Context Acquisition: the Next AI Frontier
The obsession with AGI timelines is missing the point
Everyone's obsessing over who's going to achieve AGI first. In reality, the real AI battle isn't about building the smartest general intelligence. It's about context.
I want to coin a term for what's really happening in AI: Context Acquisition: gathering and understanding personal user data to create an AI that just 'gets it’.
Google just proved this with their Pixel 10 launch.
While everyone debates ChatGPT Codex vs Claude Code, Google quietly built Magic Cue: an AI that knows when you're calling an airline and automatically surfaces your flight details. That's not AGI. That's context.

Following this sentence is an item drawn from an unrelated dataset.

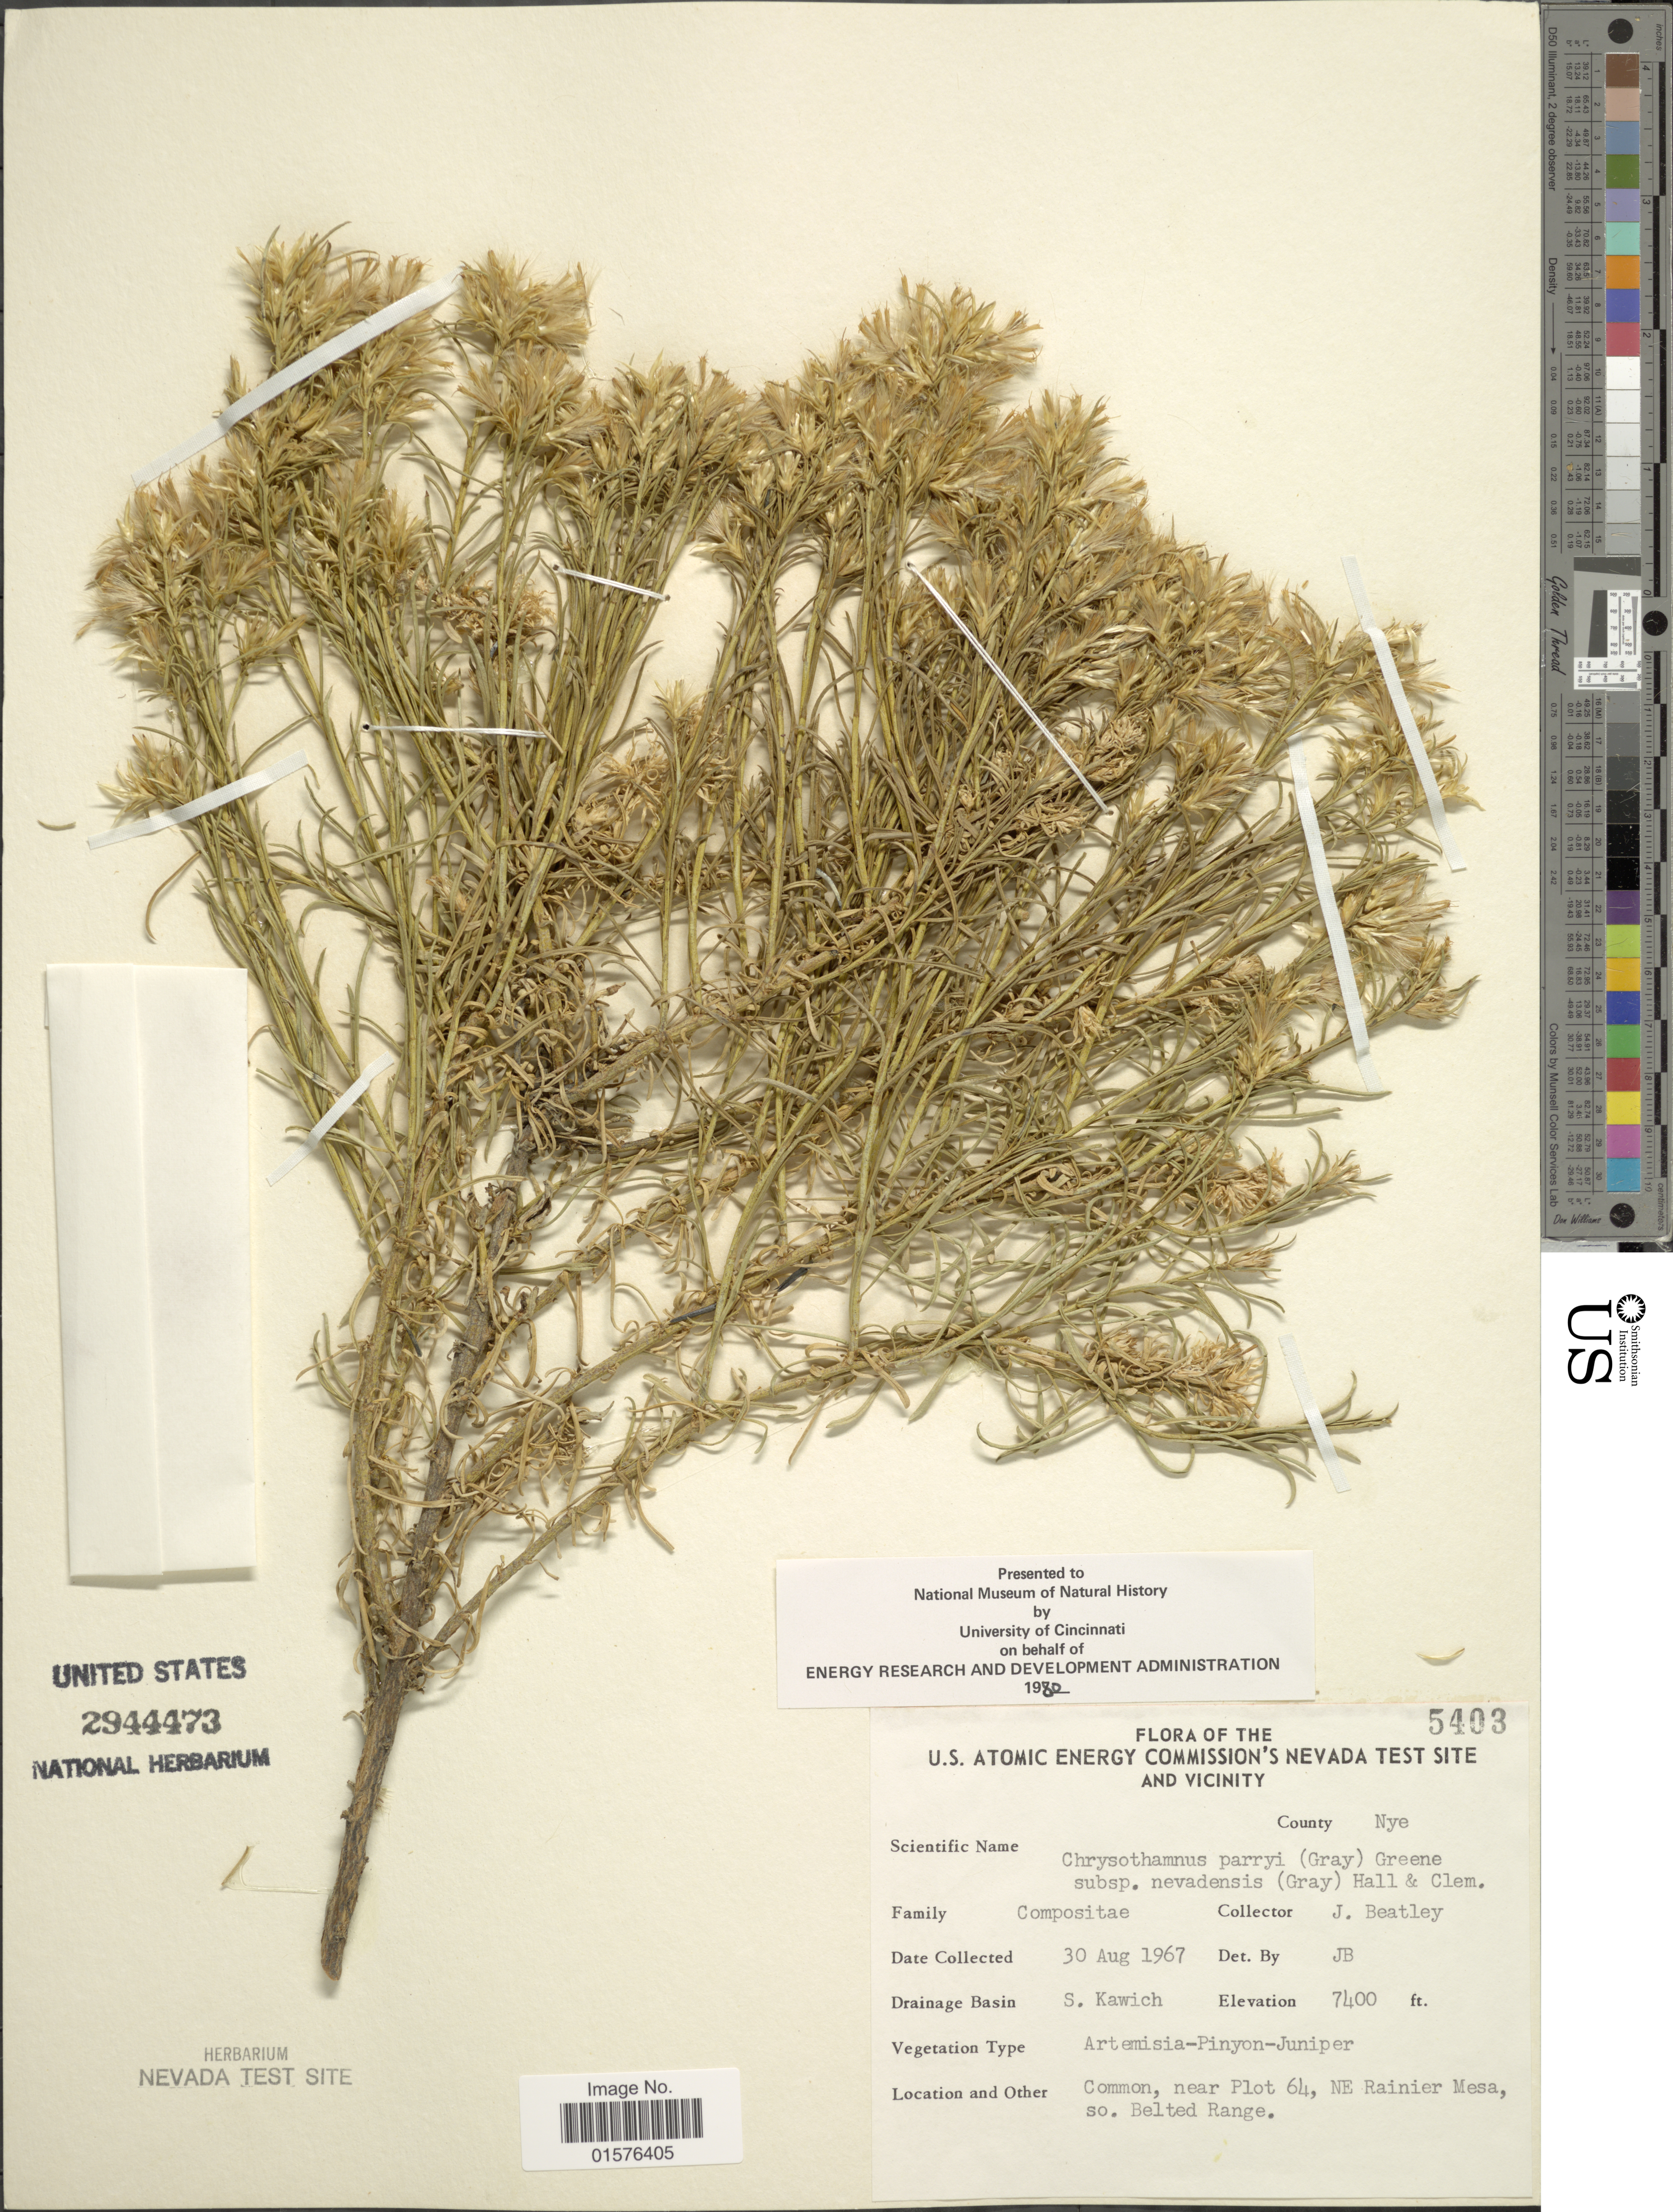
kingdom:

Why Context Beats Intelligence
Current LLMs are already powerful enough to be transformative personal assistants. The limitation isn't their reasoning ability, it's their lack of context about YOU:
What AI companies are really fighting for:
Your email patterns (Gmail: 1.8 billion users)
Your location history (Google Maps: 2 billion monthly users)
Your photo memories (Google Photos: 1.5 billion users)
Your browsing behavior (Chrome: 3.45 billion users)
Your daily routines (iPhone: 1.4 billion active devices)
Your health data (Apple Watch: 142 million users, 89% retention)
3 Sources for Context Acquisition
Device Integration: Apple and Google embed AI directly into phones, watches, and home devices. Every interaction feeds the context engine. Your iPhone knows when you wake up, what apps you use, who you text. That's goldmine data for personal AI.
App Omnipresence: Companies like Perplexity are building browser extensions (Comet) that watch everything you do online. Every search, every article, every purchase decision gets fed to your AI assistant.
API Background Learning: AI systems that connect to your existing tools (Gmail, Slack, Notion, calendars) and learn your patterns without you actively prompting/training them.